I try not to dwell on bad news here too much, but scrolling through the Turkish news headlines from the weekend was like reading a nightmare of a math exam on fractions, ratios, and irrational numbers.
Haberlerin Türkçesini okumak isterseniz başlıklar üzerine tıklayın.
15: The number of free places offered by a test prep center in Midyat in Southeastern Turkey. Three students from each of five different levels were to be awarded a free ride to the dreaded university entrance exam and a glimmer of hope.
2000: The number of students who applied.

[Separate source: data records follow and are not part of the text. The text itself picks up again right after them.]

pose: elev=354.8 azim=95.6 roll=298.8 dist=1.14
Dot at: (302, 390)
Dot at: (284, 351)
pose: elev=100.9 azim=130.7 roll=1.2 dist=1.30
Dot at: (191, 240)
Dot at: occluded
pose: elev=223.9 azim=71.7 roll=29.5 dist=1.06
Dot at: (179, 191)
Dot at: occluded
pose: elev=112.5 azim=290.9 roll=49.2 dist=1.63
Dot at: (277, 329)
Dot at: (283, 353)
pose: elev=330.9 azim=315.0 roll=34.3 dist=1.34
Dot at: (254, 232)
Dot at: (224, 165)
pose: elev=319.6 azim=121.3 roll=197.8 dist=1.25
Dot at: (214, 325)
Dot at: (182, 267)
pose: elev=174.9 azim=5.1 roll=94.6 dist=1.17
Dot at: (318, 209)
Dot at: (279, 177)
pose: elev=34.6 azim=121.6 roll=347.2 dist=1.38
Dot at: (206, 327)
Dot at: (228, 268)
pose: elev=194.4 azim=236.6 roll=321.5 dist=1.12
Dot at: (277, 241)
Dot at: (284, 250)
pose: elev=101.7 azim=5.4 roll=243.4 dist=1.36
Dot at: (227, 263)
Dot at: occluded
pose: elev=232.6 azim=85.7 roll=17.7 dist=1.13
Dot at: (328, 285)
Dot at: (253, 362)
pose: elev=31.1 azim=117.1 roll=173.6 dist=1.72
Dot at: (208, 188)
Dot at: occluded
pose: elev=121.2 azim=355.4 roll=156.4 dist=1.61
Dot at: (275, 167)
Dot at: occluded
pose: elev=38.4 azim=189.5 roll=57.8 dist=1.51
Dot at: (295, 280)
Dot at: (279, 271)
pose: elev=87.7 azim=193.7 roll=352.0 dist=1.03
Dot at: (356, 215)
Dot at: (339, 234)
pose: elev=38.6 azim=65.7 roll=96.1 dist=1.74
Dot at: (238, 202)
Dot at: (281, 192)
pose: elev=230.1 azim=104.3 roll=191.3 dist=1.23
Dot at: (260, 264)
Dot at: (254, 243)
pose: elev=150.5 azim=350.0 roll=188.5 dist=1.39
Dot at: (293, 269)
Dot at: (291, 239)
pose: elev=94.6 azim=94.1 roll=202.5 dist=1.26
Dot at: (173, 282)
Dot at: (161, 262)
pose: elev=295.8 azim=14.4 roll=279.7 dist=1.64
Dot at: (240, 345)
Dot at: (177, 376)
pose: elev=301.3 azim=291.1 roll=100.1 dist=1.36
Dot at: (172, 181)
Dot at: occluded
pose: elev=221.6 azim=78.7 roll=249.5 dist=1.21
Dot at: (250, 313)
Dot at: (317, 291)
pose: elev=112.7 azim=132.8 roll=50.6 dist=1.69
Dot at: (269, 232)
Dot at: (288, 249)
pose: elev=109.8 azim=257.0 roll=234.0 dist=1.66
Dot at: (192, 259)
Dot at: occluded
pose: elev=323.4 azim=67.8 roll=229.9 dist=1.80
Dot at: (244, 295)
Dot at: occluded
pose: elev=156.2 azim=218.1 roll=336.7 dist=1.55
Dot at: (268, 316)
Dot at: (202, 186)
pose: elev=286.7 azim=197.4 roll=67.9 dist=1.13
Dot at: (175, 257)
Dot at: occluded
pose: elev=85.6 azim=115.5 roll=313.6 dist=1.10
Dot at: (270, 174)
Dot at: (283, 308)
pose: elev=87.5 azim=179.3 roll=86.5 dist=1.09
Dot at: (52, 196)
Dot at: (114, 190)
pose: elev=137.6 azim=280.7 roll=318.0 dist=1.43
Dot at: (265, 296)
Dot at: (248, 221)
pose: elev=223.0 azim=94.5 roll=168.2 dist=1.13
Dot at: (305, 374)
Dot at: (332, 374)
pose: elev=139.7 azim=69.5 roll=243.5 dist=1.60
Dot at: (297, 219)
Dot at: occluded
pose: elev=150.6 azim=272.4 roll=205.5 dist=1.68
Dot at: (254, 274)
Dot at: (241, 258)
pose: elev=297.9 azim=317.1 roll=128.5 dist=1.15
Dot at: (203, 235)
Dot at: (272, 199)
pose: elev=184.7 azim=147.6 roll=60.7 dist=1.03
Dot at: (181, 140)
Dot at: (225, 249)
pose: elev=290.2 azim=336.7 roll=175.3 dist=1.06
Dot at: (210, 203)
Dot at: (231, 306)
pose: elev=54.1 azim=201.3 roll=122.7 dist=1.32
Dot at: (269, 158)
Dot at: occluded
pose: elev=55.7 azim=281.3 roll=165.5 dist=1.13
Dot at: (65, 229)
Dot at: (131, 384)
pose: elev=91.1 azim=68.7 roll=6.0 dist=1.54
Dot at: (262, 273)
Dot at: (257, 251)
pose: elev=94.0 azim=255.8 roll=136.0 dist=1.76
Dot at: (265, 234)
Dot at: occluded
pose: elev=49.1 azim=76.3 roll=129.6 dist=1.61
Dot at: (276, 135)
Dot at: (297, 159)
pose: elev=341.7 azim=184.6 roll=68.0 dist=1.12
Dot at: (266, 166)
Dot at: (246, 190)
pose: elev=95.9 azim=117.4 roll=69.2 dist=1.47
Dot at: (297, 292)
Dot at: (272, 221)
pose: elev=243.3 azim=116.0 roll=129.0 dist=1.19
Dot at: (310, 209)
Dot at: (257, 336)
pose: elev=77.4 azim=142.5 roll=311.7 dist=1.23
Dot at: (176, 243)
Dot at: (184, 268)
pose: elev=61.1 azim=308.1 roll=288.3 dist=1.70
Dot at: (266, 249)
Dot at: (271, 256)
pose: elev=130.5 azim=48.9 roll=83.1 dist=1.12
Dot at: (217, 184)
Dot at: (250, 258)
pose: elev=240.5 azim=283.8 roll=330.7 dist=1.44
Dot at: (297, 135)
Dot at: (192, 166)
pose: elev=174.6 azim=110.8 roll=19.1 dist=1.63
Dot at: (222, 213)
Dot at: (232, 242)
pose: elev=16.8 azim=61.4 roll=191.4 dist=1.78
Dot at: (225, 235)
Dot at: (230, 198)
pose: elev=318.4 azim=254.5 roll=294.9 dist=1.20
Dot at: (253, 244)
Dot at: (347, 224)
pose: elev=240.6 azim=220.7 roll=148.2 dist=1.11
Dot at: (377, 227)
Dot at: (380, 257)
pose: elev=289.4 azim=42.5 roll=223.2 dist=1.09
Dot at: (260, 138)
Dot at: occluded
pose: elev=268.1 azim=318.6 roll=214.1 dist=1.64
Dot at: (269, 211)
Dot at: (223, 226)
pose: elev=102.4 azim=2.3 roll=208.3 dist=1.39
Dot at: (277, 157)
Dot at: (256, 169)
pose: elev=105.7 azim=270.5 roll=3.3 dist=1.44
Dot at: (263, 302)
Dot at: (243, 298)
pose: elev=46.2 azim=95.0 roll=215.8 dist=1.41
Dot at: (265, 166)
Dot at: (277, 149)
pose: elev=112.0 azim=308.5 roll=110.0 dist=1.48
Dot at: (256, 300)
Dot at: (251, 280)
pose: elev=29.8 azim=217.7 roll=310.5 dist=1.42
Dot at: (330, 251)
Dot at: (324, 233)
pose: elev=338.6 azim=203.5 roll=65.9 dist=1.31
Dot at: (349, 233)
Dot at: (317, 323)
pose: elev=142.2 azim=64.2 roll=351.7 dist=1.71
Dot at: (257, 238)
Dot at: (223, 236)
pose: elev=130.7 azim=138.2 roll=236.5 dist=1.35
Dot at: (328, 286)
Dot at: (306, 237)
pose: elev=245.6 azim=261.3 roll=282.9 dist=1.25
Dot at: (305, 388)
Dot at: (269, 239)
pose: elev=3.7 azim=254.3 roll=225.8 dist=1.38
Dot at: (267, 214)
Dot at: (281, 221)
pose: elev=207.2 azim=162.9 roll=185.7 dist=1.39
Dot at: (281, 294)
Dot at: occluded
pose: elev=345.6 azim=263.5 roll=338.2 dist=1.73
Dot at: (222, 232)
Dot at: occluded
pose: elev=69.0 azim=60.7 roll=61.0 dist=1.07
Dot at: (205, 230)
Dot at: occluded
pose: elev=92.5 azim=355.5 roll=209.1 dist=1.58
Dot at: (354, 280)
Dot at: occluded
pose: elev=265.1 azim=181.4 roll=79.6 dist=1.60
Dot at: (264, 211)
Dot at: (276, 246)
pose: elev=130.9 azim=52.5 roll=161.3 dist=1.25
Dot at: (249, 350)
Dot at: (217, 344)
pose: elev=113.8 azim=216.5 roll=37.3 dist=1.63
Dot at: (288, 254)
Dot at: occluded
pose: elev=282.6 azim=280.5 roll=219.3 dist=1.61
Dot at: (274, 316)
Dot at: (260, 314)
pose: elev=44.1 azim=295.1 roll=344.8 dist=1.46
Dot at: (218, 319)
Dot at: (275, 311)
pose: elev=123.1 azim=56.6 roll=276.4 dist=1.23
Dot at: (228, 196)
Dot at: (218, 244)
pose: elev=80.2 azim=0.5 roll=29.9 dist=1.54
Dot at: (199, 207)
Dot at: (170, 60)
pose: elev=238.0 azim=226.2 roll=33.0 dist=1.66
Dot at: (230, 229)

Just an hour's drive away from Midyat, in Batman, the police chief told children to come back the next day for free shoes. The police, with the support of local businessmen, were prepared to distribute 150 pairs of shoes. 1000 children showed up. We commend them for their sensitivity and generosity, but suggest that next time they take an introductory statistics course first.
4 786 < 40 000 < n
The National Ministry of Education held placement exams for teacher applicants, with plans to allocate 4786 new teachers. Nearly 40,000 applied. The real question is this: Next year is the first year of the new 4-year high school curriculum (it used to be 3-years). Next year for the first time every high school in the country will have one more grade. We've known this was coming for four years, but to my knowledge there has not been a corresponding 33% increase in teacher training and recruiting (and would even 40K have been enough?). I can say with a little more certainty that there has not been a nationwide increase of 33% in physical space. I think someone misplaced a decimal.
2008 - 2000 = 32
A subcommittee of the Turkish parliament directed inspections of the shipyards at Tuzla on the Sea of Marmara. Eighteen have died in accidents at the docks in the last eight months; 32 since 2000. The inspectors found hundreds of violations of regulations concerning safety, fiscal reporting, employment of foreigners, and provision of social security. Maybe these perpetrators of the human condition could benefit from IB math practice exams that require you to "Show your work."